Return only the lines of the listing below that run from the line with "right shoulder: (132, 445, -13)" through the line with "right hip: (754, 711, 7)", both ends included, exactly as written.

_ _ _ _ _

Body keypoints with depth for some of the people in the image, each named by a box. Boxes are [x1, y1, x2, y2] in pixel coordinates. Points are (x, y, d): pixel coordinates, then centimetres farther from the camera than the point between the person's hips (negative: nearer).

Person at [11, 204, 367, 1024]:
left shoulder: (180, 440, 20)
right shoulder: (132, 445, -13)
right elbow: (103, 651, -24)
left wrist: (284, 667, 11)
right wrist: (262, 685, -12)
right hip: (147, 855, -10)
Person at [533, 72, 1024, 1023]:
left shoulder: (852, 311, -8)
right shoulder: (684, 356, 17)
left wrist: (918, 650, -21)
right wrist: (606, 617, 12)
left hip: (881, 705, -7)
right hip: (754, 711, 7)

_ _ _ _ _

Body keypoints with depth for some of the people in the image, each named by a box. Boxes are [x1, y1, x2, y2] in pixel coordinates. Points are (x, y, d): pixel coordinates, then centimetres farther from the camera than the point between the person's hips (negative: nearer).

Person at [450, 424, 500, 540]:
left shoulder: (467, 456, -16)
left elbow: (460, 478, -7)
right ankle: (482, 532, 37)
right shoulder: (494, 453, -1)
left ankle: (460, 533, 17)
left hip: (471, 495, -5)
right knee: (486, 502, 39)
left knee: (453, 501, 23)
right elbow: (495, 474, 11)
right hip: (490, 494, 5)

_ _ _ _ _

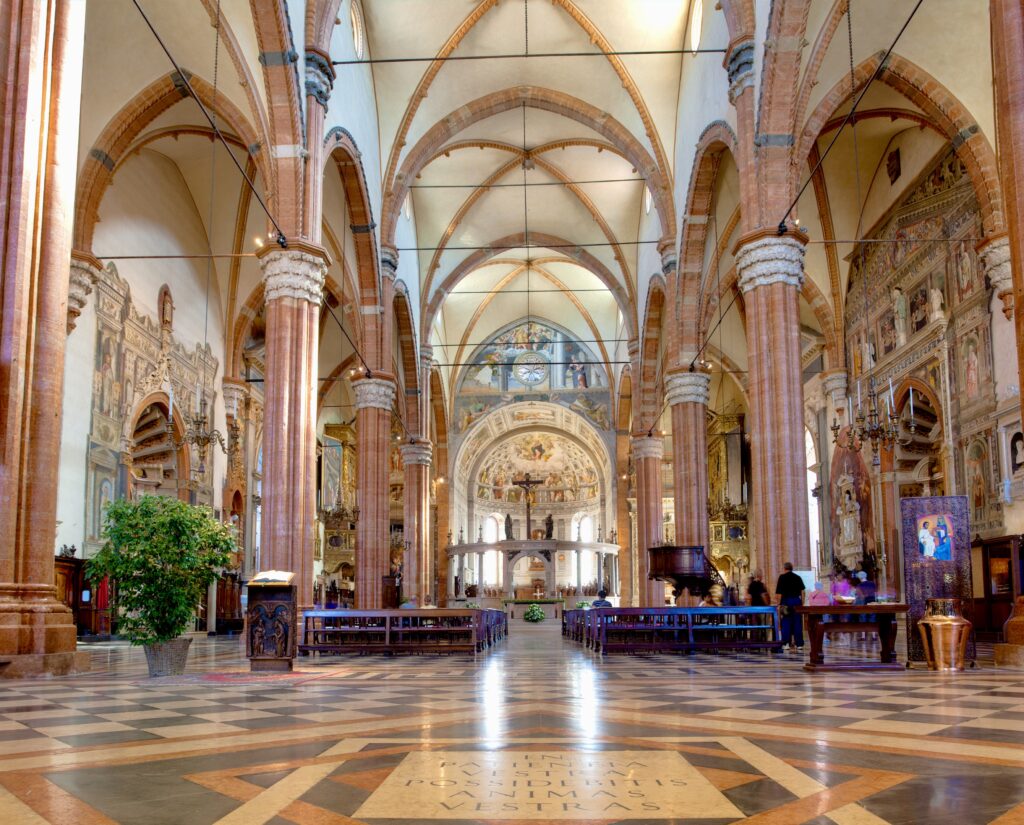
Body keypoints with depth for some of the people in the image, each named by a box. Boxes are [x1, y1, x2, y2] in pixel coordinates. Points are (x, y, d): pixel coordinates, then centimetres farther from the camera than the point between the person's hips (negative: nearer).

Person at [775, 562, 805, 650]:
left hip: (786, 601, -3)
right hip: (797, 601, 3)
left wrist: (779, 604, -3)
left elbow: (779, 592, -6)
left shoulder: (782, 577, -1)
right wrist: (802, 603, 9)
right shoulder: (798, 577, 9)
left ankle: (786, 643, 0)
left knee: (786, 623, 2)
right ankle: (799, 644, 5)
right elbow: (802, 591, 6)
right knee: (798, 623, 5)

_ _ _ _ _

> [Written solution]:
right shoulder: (132, 445, -13)
right elbow: (103, 651, -24)
left wrist: (284, 667, 11)
right wrist: (262, 685, -12)
right hip: (147, 855, -10)
Person at [533, 72, 1024, 1023]:
left shoulder: (852, 311, -8)
right shoulder: (684, 356, 17)
left wrist: (918, 650, -21)
right wrist: (606, 617, 12)
left hip: (881, 705, -7)
right hip: (754, 711, 7)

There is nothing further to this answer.